Assigned task:
Report all lines of the data below that hold the word "dados".

Records:
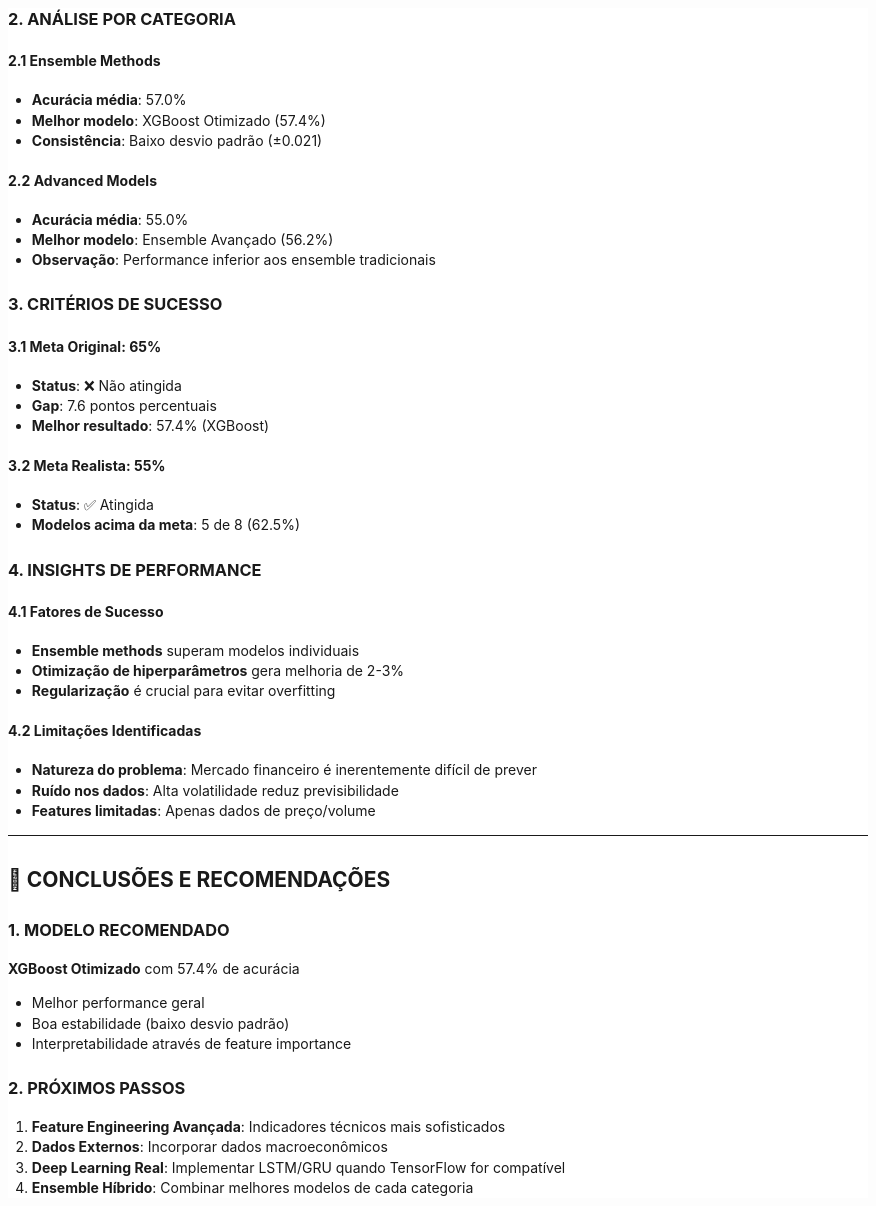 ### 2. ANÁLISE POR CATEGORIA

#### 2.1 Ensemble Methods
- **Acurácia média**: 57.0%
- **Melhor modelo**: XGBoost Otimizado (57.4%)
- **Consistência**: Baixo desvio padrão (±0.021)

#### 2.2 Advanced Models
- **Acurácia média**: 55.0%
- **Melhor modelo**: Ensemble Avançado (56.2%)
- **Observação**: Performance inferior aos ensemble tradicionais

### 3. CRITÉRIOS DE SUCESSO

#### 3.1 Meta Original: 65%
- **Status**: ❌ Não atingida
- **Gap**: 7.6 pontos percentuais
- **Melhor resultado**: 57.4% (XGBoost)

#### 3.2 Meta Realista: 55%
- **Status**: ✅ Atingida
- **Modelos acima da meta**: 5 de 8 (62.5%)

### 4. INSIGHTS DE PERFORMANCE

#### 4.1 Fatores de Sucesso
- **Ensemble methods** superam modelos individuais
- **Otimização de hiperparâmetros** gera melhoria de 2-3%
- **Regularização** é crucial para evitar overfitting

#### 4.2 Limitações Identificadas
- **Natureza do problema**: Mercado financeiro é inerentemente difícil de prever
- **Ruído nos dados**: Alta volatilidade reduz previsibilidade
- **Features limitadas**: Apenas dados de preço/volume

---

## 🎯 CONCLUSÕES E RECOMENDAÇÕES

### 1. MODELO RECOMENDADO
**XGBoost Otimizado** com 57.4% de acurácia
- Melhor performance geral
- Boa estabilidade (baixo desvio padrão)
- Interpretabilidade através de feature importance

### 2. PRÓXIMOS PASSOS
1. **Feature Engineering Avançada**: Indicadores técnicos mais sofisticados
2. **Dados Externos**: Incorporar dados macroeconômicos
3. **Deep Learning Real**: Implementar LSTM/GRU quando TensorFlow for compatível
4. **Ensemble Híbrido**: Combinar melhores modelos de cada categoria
--
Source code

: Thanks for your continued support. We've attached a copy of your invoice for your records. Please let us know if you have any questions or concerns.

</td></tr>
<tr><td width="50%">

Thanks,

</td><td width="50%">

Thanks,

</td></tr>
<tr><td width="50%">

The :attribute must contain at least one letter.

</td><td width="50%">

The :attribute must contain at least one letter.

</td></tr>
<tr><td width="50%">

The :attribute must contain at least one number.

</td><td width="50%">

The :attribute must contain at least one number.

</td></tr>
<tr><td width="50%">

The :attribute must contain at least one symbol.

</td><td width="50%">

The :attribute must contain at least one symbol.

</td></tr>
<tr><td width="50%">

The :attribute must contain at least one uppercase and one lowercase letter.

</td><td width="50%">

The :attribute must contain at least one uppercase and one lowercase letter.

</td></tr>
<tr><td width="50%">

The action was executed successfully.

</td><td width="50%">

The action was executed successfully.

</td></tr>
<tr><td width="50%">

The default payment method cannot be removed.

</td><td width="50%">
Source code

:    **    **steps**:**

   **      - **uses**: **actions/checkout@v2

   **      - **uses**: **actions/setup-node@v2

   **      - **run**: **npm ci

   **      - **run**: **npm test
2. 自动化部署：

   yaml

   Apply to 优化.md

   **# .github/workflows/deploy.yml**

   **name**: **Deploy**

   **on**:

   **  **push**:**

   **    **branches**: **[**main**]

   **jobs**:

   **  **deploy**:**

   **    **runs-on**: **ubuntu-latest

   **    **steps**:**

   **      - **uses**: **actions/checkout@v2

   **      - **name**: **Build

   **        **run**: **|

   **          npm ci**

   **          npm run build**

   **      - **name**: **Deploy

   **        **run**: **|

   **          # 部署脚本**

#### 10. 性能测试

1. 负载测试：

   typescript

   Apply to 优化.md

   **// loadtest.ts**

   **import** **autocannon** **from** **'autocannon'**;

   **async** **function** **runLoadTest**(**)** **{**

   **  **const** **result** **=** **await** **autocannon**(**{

Response to this task:
- **Ruído nos dados**: Alta volatilidade reduz previsibilidade
- **Features limitadas**: Apenas dados de preço/volume
2. **Dados Externos**: Incorporar dados macroeconômicos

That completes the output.